Immer mittwochs gibt es den offiziellen Chat mit anderen Kliniken, und manche Jugendliche versuchen sich sogar im Webdesign und dem Erstellen eigener Homepages. «Die Kinder sind wochen- und monatelang im Krankenhaus eingesperrt, oft weit weg von zu Hause, und kämpfen mit dem Krebs. Sie möchten und müssen in dieser Zeit Gespräche nach draußen führen. Der Computer ermöglicht das. Das Internet ist also eine wichtige Form der Kommunikation für die Kids», erklärt Häberle.

In nächster Zeit startet ein weiteres Pilotprojekt: die Webcam in der Schule. Eine Kamera soll für den abwesenden Schüler den Unterricht verfolgen, via Internet kann das krebskranke Kind also virtuell in seiner Klasse anwesend sein und verpasst keinen Lernstoff. Doch auch ohne Webcam werden schon einige Kinder von ihren Lehrern und Mitschülern per Netz und Mail mit Informationen versorgt, allerdings hängt der Informationsfluss vom Engagement ihrer Lehrer und Mitschüler ab.

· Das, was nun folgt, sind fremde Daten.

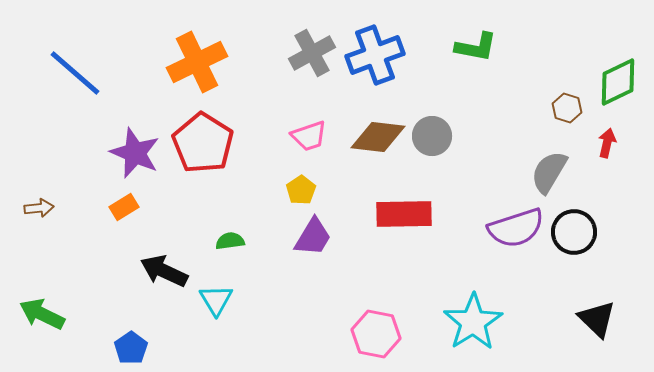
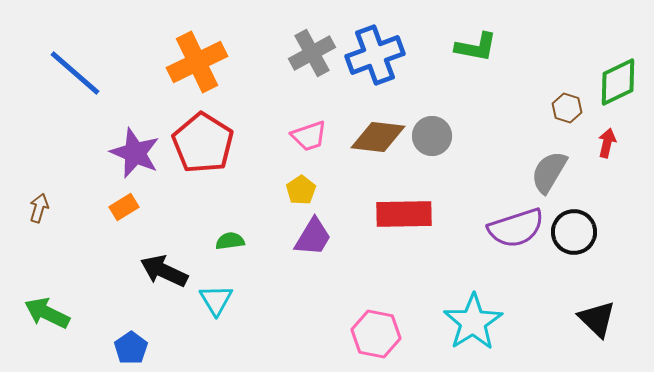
brown arrow: rotated 68 degrees counterclockwise
green arrow: moved 5 px right, 1 px up
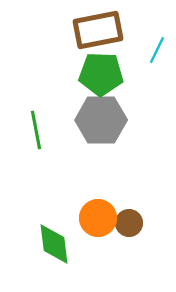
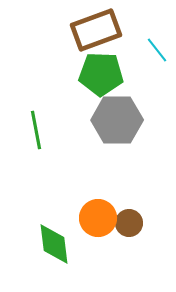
brown rectangle: moved 2 px left; rotated 9 degrees counterclockwise
cyan line: rotated 64 degrees counterclockwise
gray hexagon: moved 16 px right
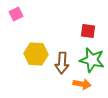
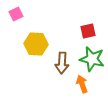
red square: rotated 21 degrees counterclockwise
yellow hexagon: moved 10 px up
green star: moved 1 px up
orange arrow: rotated 120 degrees counterclockwise
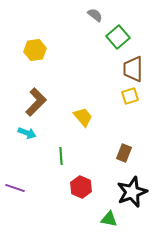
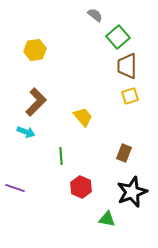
brown trapezoid: moved 6 px left, 3 px up
cyan arrow: moved 1 px left, 1 px up
green triangle: moved 2 px left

Auch Moorhuhn-Schießen ist erlaubt sind ebenfalls erlaubt und werden fleißig genutzt, allerdings nur für ältere Kinder. «Natürlich kämpfen wir immer noch gelegentlich mit Widerständen, beschweren sich manche über die angebliche Informationsüberflutung durch den Computer. Doch insgesamt finden fast alle Kinder und Eltern das Projekt inzwischen hervorragend», erzählt Häberle. Und wenn virtuell abgeschossene Moorhühner dabei helfen, Aggressionen oder Frust abzubauen und Schmerzen zu vergessen, überwiegt ihrer Meinung nach der Nutzen des Projekts eventuelle Gefahren bei weitem.

Im Prinzip ermögliche das Projekt den Kindern nur weiterhin die Nutzung eines Mediums, das sie auch zu Hause schon fast täglich gebraucht hätten und biete ihnen Möglichkeiten zur Ablenkung und Weiterbildung während der schwierigen Zeit im Krankenhaus.